I use mineral spirits instead of the turp. "Real" turp is rather difficult to come by in artist shops.
When I want to thin down my paints I tend to go for the linseed oil, or a combination of the mineral spirits and linseed. If you want to go very thin, use the combo.
That's about all I use. If I want texture, etc. I try to do that with the actual paint. But generally my paintings have a very smooth surface area.
Again, best of luck, and have fun!

keelyoherne
July 12th, 2001, 02:29 PM
Originally posted by Niamh

I use mineral spirits instead of the turp. "Real" turp is rather difficult to come by in artist shops.
When I want to thin down my paints I tend to go for the linseed oil, or a combination of the mineral spirits and linseed. If you want to go very thin, use the combo.
That's about all I use. If I want texture, etc. I try to do that with the actual paint. But generally my paintings have a very smooth surface area.
Again, best of luck, and have fun!

Hi Niamh.

Is mineral spirits less toxic than turpentine? If it is I'd like to recommend it to my friend so she can start painting with oils again. I know she really misses it.

One thing I'd like to try when I can start painting again is an oil painting on masonite. Have you done this? I bet you can get some really smooth paintings that way.

Keely

Niamh
July 12th, 2001, 04:45 PM
Hi There,
Yes, mineral spirits are less toxic than turpentine. Generally speaking, the real thing is only sold at stores that sell paints and stains for house painting. Most house paints are latex based, though many outdoor paints are oil based, and just about all stains are.
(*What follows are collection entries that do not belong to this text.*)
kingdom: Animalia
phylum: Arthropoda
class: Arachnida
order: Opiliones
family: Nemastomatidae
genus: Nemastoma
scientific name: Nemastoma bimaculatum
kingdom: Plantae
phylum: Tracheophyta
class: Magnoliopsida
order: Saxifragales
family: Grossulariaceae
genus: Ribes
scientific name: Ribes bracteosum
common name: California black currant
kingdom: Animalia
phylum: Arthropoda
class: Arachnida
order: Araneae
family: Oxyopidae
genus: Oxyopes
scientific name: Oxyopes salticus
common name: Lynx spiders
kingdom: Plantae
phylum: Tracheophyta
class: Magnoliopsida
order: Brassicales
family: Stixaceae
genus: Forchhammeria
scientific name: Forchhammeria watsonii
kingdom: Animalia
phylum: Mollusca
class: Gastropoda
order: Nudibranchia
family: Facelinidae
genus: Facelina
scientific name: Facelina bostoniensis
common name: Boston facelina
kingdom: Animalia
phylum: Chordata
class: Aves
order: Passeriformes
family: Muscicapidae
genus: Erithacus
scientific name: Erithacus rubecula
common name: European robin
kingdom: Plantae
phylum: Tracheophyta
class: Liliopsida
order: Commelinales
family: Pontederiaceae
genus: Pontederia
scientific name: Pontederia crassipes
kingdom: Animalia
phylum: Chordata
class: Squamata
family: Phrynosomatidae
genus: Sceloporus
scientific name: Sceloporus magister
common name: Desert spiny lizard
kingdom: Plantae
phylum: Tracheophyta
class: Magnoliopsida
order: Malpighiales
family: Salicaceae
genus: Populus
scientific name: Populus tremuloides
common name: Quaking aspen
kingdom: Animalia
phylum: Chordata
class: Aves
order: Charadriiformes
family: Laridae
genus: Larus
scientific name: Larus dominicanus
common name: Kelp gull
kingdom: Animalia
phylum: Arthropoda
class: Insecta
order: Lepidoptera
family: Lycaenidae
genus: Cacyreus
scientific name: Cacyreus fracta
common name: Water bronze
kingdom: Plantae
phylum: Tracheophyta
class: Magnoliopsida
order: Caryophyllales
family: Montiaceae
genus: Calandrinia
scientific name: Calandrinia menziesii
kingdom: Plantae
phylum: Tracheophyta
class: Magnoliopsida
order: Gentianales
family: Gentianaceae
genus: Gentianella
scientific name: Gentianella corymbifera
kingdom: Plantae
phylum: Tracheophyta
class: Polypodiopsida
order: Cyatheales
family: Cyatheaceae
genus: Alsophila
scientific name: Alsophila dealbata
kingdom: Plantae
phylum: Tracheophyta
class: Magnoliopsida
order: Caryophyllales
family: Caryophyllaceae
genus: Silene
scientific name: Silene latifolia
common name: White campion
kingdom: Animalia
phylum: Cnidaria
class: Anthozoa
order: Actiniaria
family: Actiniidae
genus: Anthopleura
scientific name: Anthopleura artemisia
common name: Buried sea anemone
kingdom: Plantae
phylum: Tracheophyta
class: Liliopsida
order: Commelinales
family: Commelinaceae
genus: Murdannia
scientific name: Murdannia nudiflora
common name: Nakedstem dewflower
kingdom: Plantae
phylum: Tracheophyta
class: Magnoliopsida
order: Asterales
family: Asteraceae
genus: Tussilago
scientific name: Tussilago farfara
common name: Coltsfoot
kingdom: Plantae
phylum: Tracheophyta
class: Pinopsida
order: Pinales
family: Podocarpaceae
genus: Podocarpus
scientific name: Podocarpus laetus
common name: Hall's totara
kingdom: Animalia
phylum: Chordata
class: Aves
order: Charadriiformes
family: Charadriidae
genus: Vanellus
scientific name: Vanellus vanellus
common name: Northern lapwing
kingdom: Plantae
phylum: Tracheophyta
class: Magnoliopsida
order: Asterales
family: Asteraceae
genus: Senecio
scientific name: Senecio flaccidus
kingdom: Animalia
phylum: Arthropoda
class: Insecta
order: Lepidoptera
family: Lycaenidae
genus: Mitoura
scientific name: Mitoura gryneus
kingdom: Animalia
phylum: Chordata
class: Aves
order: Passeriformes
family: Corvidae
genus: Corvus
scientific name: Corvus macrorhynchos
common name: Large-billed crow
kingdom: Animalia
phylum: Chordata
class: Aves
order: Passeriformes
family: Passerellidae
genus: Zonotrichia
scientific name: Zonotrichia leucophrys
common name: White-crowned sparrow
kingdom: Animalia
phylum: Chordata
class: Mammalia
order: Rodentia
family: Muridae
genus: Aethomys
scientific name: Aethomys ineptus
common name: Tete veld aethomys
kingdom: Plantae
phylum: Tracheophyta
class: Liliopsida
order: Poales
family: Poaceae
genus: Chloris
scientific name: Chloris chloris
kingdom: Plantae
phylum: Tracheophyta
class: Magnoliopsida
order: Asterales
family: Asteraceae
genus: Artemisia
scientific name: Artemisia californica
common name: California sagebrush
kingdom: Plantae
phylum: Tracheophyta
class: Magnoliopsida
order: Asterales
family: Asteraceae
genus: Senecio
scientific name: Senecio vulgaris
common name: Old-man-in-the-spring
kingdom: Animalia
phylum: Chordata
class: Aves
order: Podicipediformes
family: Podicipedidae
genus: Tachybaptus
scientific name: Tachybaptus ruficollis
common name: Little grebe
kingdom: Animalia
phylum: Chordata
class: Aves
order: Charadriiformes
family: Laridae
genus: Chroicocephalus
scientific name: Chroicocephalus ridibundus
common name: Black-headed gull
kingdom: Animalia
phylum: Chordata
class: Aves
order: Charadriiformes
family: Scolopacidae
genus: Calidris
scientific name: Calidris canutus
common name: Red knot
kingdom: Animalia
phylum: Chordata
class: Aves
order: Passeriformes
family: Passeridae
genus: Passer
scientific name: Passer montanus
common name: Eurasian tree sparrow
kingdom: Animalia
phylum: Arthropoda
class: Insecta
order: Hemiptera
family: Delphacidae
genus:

Professional house painters like to use real turp.
If you're at the art store and see something called turpentine, read the lable, it might not be the real thing and will therefore be less toxic.
I've painted on masonite a few times and loved it! But I did sand it down a bit and possibly throw a coat of gesso on it. Otherwise your oils might slip right off!
Happy painting!

rheirene
July 14th, 2001, 05:07 AM
Hello all,
my mother and I use oil paints,
I agree about the linseed oil, but also you can use sunflower oil
{pure] it works really well too.
as for turp,another source ,though a little pricy, is the thinners and cleaners for models,my husband does all sorts of models
[cars ,boats etc.]the kits he buys for them have some really good thinners and cleaners ,the smell isn't strong at all,theres just not alot in a bottle;lol. But they work real well in a pinch.:)

oh ,I also love the fan brush,it creates some beautiful affects.
B.B. rheirene

Armitage
July 14th, 2001, 01:13 PM
I've never used masonite....I've been using gesso-ed illustration board, my favorite thing to work on ever. Canvasses are just too rough, and can't be cut down to custom sizes, and I'm horrible at stretching my own.